Indeed. c.f. also the growing tendency to try to stop political prisoners publishing their views, or allegations of mistreatment (known as “Special Administrative Measures” in America; also happens in Britain but without a special name).

What’s doubly strange in this case is that the use of the death penalty in occupied Iraq (which I understand is very common) has been accepted globally – the global trend is for abolition, the UN’s pretty much against it, and all the global North except America and Japan have abolished it. I suppose it’s the old story that the rules are different in the colonies.

cool
Oct 28, 2010 1:50

history teaches us so much, so many parallels to today! thank you!

Jamie
Oct 28, 2010 3:52

Very interesting article, thank you – it’s worth wondering what Tariq Aziz (and indeed Saddam Hussein, and the others) would have written about in their memoirs.
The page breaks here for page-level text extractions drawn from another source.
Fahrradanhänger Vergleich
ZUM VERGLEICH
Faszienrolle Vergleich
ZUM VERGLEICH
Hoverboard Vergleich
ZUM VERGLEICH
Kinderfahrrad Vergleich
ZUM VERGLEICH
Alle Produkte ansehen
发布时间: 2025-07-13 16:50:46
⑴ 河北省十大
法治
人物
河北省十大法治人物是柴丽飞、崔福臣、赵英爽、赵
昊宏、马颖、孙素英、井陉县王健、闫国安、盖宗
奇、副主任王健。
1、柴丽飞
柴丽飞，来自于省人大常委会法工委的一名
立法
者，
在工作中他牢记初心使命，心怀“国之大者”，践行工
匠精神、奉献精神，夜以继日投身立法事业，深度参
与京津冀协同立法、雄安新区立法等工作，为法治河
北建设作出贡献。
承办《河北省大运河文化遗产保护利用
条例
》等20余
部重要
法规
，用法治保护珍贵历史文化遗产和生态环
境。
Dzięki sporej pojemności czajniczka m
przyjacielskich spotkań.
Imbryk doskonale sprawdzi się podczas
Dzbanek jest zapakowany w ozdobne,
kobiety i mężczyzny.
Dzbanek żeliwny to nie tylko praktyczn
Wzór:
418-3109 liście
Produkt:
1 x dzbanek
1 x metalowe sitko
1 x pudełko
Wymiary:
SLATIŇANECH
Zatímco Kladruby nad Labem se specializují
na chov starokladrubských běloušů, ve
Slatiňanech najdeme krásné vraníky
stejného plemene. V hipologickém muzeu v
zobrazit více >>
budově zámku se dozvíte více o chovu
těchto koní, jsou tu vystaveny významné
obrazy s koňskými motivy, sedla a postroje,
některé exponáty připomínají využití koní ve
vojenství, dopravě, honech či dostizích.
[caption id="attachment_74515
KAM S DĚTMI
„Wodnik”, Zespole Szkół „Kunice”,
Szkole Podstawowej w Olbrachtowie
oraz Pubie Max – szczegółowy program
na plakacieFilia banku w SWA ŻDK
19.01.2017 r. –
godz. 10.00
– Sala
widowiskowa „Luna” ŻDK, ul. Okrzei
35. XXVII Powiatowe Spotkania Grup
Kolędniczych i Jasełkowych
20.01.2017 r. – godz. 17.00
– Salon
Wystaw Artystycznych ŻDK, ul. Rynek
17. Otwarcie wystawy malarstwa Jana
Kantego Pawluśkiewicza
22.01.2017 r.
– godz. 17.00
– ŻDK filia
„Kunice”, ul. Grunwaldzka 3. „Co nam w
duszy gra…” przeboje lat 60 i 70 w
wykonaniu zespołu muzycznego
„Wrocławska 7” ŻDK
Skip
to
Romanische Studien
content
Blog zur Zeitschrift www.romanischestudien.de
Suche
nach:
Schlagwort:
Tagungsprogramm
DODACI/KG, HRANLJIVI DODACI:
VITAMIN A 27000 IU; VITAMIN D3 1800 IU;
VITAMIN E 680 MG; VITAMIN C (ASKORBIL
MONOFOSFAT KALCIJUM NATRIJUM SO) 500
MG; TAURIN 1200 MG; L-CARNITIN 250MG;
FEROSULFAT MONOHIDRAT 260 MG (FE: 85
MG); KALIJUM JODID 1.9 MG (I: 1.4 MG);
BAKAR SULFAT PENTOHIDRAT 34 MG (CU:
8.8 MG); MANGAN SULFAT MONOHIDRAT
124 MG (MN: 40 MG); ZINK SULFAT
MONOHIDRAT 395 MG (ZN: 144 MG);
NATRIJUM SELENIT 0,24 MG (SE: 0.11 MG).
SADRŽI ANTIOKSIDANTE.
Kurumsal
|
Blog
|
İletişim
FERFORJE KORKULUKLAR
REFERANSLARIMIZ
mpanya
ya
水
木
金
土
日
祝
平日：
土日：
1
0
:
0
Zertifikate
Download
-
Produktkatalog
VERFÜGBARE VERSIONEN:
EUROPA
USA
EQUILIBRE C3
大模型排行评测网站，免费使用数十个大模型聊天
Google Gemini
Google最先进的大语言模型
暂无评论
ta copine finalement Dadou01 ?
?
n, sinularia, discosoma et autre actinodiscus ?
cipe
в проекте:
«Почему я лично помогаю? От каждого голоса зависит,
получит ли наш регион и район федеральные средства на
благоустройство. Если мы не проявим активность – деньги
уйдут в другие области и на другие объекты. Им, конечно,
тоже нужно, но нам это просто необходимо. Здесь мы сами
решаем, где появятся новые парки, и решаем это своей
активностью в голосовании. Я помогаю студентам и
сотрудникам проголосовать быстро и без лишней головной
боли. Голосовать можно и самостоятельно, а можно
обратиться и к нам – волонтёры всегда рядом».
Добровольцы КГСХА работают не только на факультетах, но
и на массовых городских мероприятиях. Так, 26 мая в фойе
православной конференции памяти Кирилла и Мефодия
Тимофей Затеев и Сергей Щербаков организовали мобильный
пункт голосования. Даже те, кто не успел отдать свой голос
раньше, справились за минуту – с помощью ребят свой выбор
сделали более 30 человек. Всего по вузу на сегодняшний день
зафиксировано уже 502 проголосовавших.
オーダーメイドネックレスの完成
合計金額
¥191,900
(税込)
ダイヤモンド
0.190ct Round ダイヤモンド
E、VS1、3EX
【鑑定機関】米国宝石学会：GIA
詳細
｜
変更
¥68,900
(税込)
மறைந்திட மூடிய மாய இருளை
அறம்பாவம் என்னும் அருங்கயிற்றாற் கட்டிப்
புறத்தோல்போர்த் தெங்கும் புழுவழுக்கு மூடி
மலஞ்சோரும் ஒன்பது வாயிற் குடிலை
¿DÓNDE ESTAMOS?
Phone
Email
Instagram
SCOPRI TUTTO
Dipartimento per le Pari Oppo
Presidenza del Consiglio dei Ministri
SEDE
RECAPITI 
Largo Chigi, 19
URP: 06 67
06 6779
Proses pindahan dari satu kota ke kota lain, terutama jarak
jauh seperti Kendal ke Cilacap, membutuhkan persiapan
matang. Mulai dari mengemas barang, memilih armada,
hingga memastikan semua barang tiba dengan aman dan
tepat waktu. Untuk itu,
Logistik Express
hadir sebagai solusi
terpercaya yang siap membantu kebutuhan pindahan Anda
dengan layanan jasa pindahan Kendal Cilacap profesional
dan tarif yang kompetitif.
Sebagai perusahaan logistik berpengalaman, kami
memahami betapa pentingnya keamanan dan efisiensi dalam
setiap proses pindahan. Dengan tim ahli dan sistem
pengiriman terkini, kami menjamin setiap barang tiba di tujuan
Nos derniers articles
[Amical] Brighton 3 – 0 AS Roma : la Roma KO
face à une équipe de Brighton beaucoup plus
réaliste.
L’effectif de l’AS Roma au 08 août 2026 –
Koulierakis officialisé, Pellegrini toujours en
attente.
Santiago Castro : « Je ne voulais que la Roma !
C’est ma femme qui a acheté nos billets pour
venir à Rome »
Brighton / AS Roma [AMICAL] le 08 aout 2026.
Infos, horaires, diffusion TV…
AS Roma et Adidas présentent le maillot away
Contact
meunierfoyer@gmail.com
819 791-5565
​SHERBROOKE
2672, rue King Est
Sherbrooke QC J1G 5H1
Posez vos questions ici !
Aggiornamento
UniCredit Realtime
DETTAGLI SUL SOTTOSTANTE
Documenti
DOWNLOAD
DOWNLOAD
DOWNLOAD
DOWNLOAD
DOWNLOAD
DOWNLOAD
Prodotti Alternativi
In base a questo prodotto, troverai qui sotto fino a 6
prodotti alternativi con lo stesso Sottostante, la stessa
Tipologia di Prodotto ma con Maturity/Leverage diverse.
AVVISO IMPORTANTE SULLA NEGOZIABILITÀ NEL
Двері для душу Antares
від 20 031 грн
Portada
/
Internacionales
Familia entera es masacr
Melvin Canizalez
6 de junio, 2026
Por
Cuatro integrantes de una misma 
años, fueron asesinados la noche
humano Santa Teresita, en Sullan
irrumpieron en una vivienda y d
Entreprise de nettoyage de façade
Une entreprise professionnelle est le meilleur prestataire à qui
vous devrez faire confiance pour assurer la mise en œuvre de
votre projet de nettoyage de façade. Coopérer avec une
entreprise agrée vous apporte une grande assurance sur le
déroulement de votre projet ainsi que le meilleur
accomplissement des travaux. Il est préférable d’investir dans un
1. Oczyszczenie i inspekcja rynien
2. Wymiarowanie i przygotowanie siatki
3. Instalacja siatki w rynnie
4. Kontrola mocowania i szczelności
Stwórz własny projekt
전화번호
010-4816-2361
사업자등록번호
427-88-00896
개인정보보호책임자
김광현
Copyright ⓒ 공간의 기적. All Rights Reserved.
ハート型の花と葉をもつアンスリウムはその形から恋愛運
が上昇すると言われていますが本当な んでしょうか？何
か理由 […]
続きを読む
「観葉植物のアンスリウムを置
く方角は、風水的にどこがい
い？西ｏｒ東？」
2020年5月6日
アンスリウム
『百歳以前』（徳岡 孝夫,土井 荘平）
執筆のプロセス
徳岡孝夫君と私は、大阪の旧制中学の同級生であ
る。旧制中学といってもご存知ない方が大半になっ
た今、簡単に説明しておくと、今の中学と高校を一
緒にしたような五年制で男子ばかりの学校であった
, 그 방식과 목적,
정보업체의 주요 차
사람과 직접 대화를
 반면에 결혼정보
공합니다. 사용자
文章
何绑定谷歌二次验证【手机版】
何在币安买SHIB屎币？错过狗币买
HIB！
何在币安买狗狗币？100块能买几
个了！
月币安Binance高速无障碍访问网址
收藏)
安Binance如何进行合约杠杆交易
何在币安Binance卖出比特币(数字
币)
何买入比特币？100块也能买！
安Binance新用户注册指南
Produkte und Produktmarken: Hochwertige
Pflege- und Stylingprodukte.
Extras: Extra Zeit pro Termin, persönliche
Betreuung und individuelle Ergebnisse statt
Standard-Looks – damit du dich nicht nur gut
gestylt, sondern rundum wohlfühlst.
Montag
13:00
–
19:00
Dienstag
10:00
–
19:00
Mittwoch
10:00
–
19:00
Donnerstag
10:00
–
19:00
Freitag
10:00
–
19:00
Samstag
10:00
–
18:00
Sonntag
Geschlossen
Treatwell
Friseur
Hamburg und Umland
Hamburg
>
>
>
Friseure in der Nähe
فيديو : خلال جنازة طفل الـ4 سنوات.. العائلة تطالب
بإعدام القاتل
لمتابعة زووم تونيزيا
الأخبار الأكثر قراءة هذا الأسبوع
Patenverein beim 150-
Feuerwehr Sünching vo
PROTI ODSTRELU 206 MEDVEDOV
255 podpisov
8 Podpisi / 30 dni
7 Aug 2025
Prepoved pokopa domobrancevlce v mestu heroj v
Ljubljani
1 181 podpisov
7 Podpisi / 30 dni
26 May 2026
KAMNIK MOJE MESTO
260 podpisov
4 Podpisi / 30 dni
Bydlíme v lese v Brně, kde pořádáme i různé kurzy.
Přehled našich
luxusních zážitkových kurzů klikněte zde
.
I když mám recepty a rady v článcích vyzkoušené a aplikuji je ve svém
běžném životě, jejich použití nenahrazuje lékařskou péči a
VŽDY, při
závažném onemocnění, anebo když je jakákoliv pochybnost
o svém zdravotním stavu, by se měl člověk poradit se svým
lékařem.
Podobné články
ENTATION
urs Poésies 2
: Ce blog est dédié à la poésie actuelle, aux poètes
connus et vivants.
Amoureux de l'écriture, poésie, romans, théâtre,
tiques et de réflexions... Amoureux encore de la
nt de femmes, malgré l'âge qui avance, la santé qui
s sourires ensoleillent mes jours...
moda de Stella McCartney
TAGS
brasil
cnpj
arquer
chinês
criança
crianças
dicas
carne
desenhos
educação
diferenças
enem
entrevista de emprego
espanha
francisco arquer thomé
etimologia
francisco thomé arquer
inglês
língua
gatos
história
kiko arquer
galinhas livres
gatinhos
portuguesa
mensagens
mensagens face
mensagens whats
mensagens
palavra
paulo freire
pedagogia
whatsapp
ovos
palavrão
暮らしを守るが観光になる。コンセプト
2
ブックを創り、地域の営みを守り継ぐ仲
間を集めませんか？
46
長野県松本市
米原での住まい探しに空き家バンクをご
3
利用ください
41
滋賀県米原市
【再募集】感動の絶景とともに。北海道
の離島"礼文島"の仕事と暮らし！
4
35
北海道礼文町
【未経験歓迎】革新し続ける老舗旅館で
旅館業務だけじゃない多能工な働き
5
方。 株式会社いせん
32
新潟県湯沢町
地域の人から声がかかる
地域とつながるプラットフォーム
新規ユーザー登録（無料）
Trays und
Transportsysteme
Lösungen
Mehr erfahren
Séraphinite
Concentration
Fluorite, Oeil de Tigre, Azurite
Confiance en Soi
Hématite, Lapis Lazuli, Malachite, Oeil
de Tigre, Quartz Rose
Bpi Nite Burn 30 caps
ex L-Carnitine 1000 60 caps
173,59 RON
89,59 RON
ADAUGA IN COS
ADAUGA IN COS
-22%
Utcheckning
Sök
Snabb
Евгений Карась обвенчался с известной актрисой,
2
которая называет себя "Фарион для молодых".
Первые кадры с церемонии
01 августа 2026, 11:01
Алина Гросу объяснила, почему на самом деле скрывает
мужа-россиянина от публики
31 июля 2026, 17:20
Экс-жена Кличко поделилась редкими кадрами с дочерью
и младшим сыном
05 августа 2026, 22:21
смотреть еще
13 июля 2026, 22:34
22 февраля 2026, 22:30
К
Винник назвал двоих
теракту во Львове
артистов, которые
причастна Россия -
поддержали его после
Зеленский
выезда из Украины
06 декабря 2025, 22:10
One doubts our enlightened Western leaders would have come off very well.

Jamie
Oct 28, 2010 3:52

Very interesting article, thank you – one doubts our enlightened Western leaders would have come off very well in the memoirs of any of the innumerable stooges they’ve propped up over the decades.

Kalfardaa
Oct 28, 2010 4:14

Very well written. However, By comparison to hovaida, don’t you feel you are humanizing Tariq aziz who worked under the devil and later tried to make a deal with the devil’s creator himself (who is ironically referred to as God by us silly humans) and who in this context is USA.